Authors' contributions: CM, MM, ChR, RB, MK, DM, MM designed the study. NC, MEQ, CY, AN, SM performed the study fieldwork and lab work. CM, MM, RB analysed the data and wrote the first draft of the manuscript. NC, MRQ, CY, AN, SM, ChR, MK and DM revised the manuscript. All authors read and approved the final manuscript. MM is the guarantor of the paper.
Acknowledgements: The authors are grateful to Dr Diana Martin (US Centres for Disease Control, Atlanta GA) for the provision of reagents and protocol for the anti-Pgp3 ELISA. The authors are grateful to Dr Anasaini Cama (International Association for the Prevention of Blindness, Western Pacific Region) for logistical support during the survey preparation.

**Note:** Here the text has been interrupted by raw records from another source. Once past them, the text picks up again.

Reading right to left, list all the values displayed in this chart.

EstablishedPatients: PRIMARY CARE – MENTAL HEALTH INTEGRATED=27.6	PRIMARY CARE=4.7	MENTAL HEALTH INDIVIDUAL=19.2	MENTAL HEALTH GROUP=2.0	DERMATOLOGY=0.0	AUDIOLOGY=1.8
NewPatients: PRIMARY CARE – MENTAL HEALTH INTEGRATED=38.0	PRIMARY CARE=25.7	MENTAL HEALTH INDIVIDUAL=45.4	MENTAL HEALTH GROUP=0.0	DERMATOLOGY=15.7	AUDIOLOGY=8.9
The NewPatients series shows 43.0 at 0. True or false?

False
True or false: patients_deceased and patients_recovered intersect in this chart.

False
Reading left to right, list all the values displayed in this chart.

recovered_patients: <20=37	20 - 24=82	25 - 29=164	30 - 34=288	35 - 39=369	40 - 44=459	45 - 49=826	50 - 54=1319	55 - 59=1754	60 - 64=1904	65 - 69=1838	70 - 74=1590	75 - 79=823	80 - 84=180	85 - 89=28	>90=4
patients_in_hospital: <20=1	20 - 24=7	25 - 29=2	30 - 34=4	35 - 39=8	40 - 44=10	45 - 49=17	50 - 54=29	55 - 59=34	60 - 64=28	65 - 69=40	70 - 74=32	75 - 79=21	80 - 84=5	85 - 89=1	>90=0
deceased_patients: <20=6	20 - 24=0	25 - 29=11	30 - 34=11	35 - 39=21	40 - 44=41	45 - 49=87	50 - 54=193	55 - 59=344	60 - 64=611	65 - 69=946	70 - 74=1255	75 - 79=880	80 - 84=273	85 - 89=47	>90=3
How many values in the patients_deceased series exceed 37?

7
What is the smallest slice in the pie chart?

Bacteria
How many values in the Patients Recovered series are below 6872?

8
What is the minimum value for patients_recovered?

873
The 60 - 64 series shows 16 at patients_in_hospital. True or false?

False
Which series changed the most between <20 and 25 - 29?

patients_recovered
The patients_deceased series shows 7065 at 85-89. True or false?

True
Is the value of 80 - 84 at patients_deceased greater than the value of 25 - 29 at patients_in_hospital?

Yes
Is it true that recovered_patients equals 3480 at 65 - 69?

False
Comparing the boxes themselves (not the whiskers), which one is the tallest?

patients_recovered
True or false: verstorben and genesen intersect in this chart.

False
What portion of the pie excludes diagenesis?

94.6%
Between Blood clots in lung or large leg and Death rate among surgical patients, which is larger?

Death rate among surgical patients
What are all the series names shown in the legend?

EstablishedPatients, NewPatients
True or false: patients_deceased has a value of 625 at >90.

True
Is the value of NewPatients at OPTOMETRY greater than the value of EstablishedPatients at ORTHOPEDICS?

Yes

Funding: CY and NC received an award for travel to the fieldwork site from the Trust Funds of the London School of Hygiene & Tropical Medicine. RB was supported by the Wellcome Trust [098521/B/12/Z]. CHR is supported by the Wellcome Trust Institutional Support Fund [105609/Z/14/Z]. MM is supported by the Wellcome Trust [102807/Z/13/Z]. The fieldwork and laboratory analyses were funded by the Fred Hollows Foundation Australia [FHF 1041]. None of the funders had any role in project design, in project implementation or analysis or interpretation of data, in the decisions on where, how or when to publish in the peer reviewed press, or in preparation of the manuscript.
Competing interests: None declared.
Ethical approval: Ethical approval for the study was granted by the ethics committees of the Fiji Ministry of Health (2015.65.WES) and LSHTM (10359).